This article provides an analysis and forecast of a future three-day demand for the public transport system in Santiago de Chile. Before the company can invest resources to reconstruct the public transit system, they need a reliable prediction of the future demand.
The goal is to build a forecast model for a future three-day demand: the number of passengers arriving at the terminal. The model will utilize the company’s three-week historical transit data from their data warehouse. The historical demand was recorded with 15- minute interval between 6:30 and 22:00.
- PROPOSED MODEL:
After exploring the data, I’ve developed a regression-based model which takes into account the multiple trends in the weekly and daily data. For example, during the week, the weekends have the fewer demands; during the day, I observed two demand peaks during the rush hours.
The forecasting model was then validated by another set of data called validation set which is not used in modeling building stage (training set). The performance seems adequate for forecasting a three-day demand with 15-minute intervals.
The forecast of a future three-day period shows below. Table 1 in Appendix A shows the forecasted values from the linear regression model. The numbers are rounded up to the nearest integer. The forecast patterns correspond to what we found in the historical dataset in which the demand is highest during the weekdays, and during the day, the peak hour is between 18:00 and 19:00.

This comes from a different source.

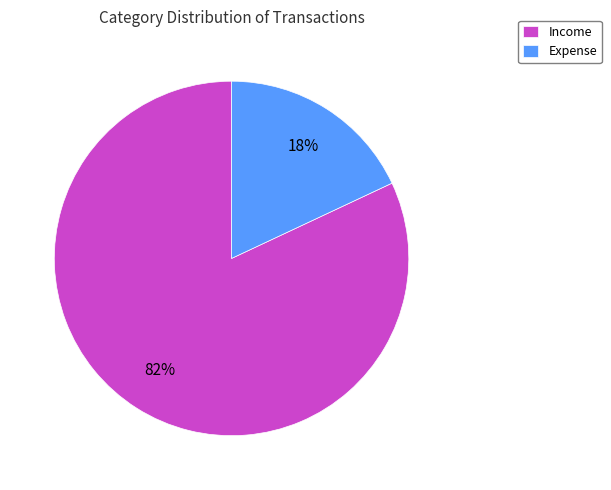

To the nearest percent, what is the average slice percentage?

50%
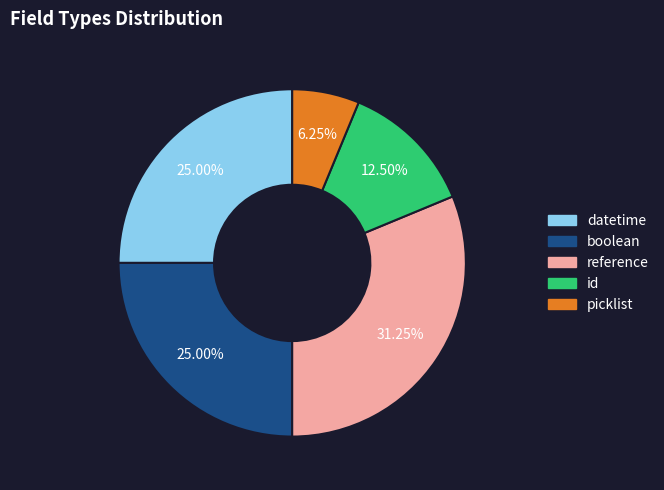

Which has a higher value, id or reference?

reference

The forecasting model is fairly automated and can continue to produce forecasts for future periods as long as new data are provided. Most statistical software (such as SAS, Minitab and XLMiner) can be used to deploy this model. An important assumption of the forecasting model is that travel on future weeks behaves similar to behavior during the period for which we had data. The model is not likely to forecast demand accurately when demand patterns change drastically, such as during a festival, large event, or strike.